_What you need to do_
Take the line with "malignant melanoma stained" and every line after it in the data. Transcribe them exactly, through the last.

--- Material provided Enclosed Below ---

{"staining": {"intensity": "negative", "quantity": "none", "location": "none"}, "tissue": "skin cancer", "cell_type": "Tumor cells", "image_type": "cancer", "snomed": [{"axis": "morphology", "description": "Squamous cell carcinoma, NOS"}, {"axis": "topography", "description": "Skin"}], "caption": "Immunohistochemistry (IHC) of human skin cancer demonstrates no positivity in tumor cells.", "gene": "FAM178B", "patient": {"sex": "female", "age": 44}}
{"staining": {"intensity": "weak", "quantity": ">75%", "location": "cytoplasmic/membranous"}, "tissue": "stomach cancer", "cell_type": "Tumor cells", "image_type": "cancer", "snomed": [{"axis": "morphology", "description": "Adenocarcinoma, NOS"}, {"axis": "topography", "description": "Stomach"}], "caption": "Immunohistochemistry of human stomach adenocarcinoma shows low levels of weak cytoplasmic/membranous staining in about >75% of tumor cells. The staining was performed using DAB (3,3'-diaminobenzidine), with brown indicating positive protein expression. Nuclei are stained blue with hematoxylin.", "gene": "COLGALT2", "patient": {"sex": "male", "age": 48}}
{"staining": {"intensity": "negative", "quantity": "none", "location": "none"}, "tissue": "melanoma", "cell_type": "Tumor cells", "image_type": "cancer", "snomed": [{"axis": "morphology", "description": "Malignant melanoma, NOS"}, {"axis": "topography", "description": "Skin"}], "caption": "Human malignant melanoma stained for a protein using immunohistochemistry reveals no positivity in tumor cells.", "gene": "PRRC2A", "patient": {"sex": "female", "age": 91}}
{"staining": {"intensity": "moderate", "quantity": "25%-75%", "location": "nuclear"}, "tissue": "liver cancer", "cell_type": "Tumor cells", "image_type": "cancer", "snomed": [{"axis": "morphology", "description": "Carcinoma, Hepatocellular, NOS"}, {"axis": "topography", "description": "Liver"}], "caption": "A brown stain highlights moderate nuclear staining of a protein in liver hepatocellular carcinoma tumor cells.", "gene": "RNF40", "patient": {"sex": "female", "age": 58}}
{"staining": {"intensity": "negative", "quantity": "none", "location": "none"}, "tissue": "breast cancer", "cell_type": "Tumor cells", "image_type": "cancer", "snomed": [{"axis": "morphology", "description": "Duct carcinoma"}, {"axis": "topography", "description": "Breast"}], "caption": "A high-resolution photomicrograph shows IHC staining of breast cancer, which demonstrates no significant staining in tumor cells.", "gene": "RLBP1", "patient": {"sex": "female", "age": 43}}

--- End of Enclosed Material provided ---

_Answer to the exercise_
{"staining": {"intensity": "negative", "quantity": "none", "location": "none"}, "tissue": "melanoma", "cell_type": "Tumor cells", "image_type": "cancer", "snomed": [{"axis": "morphology", "description": "Malignant melanoma, NOS"}, {"axis": "topography", "description": "Skin"}], "caption": "Human malignant melanoma stained for a protein using immunohistochemistry reveals no positivity in tumor cells.", "gene": "PRRC2A", "patient": {"sex": "female", "age": 91}}
{"staining": {"intensity": "moderate", "quantity": "25%-75%", "location": "nuclear"}, "tissue": "liver cancer", "cell_type": "Tumor cells", "image_type": "cancer", "snomed": [{"axis": "morphology", "description": "Carcinoma, Hepatocellular, NOS"}, {"axis": "topography", "description": "Liver"}], "caption": "A brown stain highlights moderate nuclear staining of a protein in liver hepatocellular carcinoma tumor cells.", "gene": "RNF40", "patient": {"sex": "female", "age": 58}}
{"staining": {"intensity": "negative", "quantity": "none", "location": "none"}, "tissue": "breast cancer", "cell_type": "Tumor cells", "image_type": "cancer", "snomed": [{"axis": "morphology", "description": "Duct carcinoma"}, {"axis": "topography", "description": "Breast"}], "caption": "A high-resolution photomicrograph shows IHC staining of breast cancer, which demonstrates no significant staining in tumor cells.", "gene": "RLBP1", "patient": {"sex": "female", "age": 43}}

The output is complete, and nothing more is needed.